→ **Set task 1**
Please write out the listing lines exactly, everything from the first line of the listing down to and including the line that contains "Study 5: 5 -> 6".

2. I never had sex or got drunk until AFTER high school. Goody goody much?
3. I went to a K-12 school with 250 students TOTAL. My class was large with 24 of us. This was a public school btw.
4. I was the tallest girl in my class.
5. I wore braces my junior year. I thought I was so cute.
6. I also wore the accompanying headgear. That was NOT so cute. But I never had to wear it in public, thank god.
7. I have a younger brother.
8. My parents are still together.
9. We didn't have a television growing up. We read a LOT of books.
10. I wore a ponytail in jr. high. Every day. And it had to be EXACTLY in the center of my head or I would redo it. Over and over again. Sometimes I redid that fucking ponytail 20 times to get it perfect. I was OCD.
11. A friend and I used to put aluminum foil over our teeth and pretend we had braces.
12. My room was a shrine, a SHRINE I tell you, to Michael Jordan. I was in love with him and wanted to have his babies. I would still consider it.
13. I have fantasies involving an African American man or men. Preferably a bald one. Or Shemar Moore, bald or not. Just sayin'. UPDATE: I now regularly see a black man, LL. He's sweet and dreamy.
14. I've had an orgasm from the jets in a public hot tub. Was nearly busted.

→ **Set task 2**
Sum up the personal list in two sentences.

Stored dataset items
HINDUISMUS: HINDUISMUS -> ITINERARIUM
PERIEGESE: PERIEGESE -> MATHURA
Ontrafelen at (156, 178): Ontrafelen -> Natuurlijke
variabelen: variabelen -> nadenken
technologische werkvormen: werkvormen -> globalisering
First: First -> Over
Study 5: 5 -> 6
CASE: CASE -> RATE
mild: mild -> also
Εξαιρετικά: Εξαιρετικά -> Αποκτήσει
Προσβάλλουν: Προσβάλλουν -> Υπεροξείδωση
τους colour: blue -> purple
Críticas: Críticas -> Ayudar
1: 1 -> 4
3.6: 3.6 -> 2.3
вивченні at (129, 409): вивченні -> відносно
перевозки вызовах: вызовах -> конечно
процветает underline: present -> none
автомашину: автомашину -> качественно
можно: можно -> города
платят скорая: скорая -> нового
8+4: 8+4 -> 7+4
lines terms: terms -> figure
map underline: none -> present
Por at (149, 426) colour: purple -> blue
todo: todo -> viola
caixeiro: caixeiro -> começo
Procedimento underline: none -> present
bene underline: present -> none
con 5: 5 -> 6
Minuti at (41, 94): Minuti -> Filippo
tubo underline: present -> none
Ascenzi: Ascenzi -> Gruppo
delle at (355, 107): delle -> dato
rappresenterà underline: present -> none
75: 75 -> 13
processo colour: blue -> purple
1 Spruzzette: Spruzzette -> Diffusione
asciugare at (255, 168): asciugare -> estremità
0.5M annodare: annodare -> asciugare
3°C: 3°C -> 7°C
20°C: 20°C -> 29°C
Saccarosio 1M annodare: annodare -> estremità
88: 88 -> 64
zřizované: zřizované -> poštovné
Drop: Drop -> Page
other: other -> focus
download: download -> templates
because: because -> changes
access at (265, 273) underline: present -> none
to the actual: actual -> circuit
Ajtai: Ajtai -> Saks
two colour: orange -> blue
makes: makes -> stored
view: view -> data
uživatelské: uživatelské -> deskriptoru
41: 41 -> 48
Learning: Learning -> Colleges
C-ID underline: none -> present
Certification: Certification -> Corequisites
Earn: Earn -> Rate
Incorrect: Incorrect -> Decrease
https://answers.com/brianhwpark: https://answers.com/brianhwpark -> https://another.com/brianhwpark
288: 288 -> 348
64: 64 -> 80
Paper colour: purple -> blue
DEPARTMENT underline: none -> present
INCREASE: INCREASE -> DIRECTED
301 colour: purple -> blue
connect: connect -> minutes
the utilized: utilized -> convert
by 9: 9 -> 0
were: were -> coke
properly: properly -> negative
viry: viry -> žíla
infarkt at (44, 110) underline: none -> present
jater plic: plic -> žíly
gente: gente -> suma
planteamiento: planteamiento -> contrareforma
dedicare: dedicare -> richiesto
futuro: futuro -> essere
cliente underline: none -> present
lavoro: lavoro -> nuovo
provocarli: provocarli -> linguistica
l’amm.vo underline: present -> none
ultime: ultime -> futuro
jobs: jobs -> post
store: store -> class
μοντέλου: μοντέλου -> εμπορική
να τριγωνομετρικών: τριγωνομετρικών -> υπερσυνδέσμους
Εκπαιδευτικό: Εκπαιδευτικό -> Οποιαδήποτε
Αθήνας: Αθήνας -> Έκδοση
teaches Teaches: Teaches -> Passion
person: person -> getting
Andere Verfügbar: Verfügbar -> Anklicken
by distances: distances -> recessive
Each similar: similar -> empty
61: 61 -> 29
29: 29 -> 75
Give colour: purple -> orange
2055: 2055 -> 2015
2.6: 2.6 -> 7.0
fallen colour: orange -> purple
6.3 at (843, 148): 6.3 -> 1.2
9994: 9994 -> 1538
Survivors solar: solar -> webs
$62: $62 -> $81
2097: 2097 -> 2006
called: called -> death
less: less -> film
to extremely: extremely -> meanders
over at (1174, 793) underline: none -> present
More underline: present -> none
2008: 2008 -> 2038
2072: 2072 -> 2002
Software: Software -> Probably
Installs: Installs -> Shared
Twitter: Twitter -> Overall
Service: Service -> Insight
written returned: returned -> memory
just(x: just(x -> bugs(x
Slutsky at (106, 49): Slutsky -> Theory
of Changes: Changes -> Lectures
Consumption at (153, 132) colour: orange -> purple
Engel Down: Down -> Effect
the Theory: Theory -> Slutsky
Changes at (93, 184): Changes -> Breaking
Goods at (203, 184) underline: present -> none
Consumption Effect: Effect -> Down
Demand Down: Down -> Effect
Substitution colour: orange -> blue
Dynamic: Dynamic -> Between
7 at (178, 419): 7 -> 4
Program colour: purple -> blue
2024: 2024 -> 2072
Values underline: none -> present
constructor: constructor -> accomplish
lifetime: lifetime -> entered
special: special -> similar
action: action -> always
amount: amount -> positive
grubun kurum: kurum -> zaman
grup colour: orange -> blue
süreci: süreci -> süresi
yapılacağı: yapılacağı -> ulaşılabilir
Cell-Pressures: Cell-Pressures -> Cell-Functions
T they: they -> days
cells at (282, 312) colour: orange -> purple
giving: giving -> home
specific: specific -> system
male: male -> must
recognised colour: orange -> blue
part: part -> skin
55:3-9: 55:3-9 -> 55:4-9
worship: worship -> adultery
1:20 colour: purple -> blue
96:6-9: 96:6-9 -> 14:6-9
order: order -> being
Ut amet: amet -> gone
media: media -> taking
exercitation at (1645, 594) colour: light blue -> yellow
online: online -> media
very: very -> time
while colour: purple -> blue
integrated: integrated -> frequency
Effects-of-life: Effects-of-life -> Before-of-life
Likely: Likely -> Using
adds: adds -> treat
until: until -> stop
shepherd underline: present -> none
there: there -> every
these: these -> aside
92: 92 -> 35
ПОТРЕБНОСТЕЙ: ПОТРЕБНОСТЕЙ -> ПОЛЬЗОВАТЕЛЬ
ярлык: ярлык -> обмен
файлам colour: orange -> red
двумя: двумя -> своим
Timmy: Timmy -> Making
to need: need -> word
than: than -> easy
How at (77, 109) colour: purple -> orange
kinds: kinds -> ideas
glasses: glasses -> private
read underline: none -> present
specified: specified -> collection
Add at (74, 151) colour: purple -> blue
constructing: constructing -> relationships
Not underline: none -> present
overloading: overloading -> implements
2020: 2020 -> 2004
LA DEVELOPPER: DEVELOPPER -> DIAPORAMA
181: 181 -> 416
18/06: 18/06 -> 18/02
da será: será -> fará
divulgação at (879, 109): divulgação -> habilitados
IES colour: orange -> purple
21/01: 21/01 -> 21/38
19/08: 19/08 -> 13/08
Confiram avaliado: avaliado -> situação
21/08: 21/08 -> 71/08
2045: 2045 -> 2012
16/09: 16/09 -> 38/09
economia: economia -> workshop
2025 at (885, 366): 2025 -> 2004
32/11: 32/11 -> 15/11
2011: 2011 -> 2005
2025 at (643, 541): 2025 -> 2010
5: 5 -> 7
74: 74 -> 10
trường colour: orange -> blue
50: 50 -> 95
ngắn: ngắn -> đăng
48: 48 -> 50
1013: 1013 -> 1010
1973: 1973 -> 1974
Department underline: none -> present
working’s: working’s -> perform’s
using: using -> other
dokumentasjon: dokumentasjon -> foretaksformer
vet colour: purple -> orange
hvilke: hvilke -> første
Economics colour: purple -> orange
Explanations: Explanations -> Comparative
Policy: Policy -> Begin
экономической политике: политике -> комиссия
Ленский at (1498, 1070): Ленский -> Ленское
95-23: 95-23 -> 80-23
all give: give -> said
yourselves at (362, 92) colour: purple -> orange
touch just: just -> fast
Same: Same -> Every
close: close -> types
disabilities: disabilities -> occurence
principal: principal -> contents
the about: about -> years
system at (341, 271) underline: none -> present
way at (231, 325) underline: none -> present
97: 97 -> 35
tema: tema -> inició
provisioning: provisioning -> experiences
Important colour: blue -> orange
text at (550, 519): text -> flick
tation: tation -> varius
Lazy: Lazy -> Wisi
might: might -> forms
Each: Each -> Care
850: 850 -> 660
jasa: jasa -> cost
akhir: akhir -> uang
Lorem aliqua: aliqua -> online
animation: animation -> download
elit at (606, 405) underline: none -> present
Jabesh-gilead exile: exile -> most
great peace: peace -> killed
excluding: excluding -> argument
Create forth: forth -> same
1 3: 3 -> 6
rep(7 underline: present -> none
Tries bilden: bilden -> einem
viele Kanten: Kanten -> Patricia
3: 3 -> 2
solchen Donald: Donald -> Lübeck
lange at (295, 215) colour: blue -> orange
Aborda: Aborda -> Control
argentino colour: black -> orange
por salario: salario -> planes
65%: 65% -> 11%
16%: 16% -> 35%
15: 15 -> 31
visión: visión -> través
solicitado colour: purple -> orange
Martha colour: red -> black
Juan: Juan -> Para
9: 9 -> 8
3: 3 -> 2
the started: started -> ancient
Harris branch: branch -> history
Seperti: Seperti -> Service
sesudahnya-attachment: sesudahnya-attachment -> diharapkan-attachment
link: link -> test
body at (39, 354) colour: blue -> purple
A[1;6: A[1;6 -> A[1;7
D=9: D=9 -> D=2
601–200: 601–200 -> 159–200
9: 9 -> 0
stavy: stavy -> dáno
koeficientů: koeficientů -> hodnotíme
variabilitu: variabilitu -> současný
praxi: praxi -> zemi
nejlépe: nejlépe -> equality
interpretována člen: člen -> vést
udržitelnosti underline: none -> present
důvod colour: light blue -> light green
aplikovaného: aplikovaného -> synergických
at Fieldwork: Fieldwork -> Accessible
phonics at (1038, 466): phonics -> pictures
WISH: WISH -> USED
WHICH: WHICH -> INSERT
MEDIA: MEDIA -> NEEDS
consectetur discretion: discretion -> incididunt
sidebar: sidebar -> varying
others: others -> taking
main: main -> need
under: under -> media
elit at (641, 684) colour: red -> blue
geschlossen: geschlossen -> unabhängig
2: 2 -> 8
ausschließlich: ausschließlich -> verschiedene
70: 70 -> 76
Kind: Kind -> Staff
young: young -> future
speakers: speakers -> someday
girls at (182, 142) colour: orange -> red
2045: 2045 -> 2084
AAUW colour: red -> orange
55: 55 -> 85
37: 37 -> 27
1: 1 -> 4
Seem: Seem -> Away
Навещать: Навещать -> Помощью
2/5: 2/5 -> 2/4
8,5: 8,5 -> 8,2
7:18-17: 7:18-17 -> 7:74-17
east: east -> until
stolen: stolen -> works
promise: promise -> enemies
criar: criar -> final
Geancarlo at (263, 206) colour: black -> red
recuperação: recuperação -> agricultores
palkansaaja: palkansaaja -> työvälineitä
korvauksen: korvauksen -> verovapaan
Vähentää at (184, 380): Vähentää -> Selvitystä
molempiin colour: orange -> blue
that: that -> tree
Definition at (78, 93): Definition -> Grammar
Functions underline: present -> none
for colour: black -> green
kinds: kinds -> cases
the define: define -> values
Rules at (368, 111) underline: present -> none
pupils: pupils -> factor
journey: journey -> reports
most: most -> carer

→ **Output 1**
HINDUISMUS: HINDUISMUS -> ITINERARIUM
PERIEGESE: PERIEGESE -> MATHURA
Ontrafelen at (156, 178): Ontrafelen -> Natuurlijke
variabelen: variabelen -> nadenken
technologische werkvormen: werkvormen -> globalisering
First: First -> Over
Study 5: 5 -> 6

→ **Output 2**
The writer attended a public K-12 school with 250 students in total, was the tallest girl in the class, wore braces and headgear junior year, and grew up without a television, reading a lot of books instead. The writer has a younger brother and parents who are still together, and once had a room that was a shrine to Michael Jordan.